The Covenant of Works: A Gracious Covenant

First, there is what may be considered the majority view among Presbyterian and Reformed writers on the Covenant of Works. These writers typically emphasize that though it is called a Covenant of Works, the grace of God in giving the covenant is evidenced in numerous particulars, especially in two respects: one, that Adam owes God obedience simply by virtue of being His creature so the gift of the covenant is a special sign of God's goodness, and two, that God promises a reward — eternal life — which so far outweighs any merit that may be thought to accrue to Adam's obedience. Joseph Morecraft III has written recently on the Covenant of Works and emphasized grace so fully it takes him eight pages to list and explain the various aspects of God's grace in the Covenant of Works.[2] He even states,

The principles of grace that shine out so brightly in the gospel of Christ, revealed in the New Testament, are intimated and introduced in the very beginning of history, at the fountain head of the human race, in the first covenant God ever made with man, in Eden before the Fall, with Adam as the covenant representative of the human race.

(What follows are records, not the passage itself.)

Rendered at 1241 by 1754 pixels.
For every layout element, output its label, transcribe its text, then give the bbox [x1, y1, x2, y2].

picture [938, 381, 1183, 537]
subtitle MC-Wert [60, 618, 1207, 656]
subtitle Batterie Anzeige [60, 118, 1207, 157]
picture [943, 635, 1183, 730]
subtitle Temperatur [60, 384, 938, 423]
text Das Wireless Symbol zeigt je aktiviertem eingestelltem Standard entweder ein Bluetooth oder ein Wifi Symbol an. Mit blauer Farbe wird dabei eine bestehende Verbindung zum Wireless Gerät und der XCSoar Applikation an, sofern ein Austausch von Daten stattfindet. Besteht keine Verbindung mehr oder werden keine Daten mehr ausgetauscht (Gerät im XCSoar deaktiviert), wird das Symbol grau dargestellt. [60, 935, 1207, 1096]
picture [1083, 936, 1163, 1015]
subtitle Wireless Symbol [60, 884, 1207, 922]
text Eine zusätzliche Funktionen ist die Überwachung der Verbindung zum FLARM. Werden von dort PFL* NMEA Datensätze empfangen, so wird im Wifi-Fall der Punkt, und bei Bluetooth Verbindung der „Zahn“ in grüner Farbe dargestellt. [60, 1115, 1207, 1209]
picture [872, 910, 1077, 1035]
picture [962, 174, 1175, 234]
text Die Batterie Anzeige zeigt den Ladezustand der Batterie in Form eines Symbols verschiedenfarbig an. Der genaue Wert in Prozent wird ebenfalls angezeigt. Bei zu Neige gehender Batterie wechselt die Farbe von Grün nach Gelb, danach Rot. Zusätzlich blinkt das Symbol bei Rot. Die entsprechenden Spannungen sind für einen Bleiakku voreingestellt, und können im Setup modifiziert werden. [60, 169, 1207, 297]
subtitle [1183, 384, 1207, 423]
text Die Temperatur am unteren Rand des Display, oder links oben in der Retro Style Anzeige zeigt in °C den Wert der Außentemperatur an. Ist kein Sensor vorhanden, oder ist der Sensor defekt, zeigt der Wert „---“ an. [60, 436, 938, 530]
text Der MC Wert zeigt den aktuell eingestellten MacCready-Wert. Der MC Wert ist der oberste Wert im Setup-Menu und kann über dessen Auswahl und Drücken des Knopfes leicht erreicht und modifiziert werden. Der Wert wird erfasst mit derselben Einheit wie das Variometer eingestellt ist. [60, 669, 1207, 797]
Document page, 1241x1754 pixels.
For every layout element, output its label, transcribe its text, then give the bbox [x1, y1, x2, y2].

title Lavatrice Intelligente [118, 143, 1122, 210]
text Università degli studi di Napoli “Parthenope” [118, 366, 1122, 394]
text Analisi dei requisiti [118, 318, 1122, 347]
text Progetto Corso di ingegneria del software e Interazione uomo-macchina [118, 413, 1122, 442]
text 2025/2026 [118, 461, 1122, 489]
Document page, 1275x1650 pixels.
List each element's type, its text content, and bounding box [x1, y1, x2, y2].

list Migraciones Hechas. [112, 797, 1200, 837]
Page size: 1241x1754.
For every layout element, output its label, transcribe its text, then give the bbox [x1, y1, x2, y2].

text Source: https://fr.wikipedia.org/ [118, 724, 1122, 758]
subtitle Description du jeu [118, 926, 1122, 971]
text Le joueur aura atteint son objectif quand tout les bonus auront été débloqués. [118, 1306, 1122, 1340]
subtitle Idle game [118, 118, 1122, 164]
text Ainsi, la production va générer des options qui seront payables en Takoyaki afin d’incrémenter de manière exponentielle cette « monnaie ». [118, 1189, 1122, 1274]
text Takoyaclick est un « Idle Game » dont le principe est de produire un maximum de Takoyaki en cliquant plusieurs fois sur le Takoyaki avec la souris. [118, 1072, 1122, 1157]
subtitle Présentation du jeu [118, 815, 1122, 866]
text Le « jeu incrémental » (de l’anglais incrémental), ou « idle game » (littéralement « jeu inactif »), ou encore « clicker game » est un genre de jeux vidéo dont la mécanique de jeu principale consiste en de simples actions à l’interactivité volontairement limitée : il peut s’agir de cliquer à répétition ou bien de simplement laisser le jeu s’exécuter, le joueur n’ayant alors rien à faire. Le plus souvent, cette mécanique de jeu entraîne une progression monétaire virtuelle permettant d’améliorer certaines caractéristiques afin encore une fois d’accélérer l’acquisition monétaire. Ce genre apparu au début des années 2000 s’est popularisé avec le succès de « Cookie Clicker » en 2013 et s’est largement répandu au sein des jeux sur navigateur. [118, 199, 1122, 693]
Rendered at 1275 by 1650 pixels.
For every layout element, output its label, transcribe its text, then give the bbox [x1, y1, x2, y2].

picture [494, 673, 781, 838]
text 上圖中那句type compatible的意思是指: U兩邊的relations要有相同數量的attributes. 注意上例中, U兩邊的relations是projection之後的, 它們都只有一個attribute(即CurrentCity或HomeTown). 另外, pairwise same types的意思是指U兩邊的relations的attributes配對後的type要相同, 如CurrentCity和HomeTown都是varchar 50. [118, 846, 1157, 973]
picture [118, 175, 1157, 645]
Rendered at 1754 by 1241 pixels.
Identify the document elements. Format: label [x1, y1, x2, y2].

The emphasis on grace in Morecraft's exposition may be greater than is common in traditional expositions, but it is thoroughly in accord with the spirit of the classic Reformed accounts such as that of Francis Turrentin who sees the Covenant of Works as a gracious covenant.[4] Alexander Hodge, in his exposition of the Westminster Confession goes so far as to say the following.

This covenant [the Covenant of Works] was also in its essence a covenant of grace, in that it graciously promised life in the society of God as the free-granted reward of an obedience already unconditionally due. Nevertheless it was a covenant of works and law with respect to its demands and conditions.[5]


[2] "The Covenant of Works," pp. 115-122.

[3] Ibid., p. 121.

[4] With respect to God, Turretin writes, the Covenant of Works "was gratuitous," "a gratuitous promise." Institutes of Elenctic Theology, (Phillipsburg, NJ: Presbyterian and Reformed, 1992), vol. 1, p. 578.

[5] A. A. Hodge, The Confession of Faith (London: Banner of Truth Trust, 1958), p.122. Emphasis added.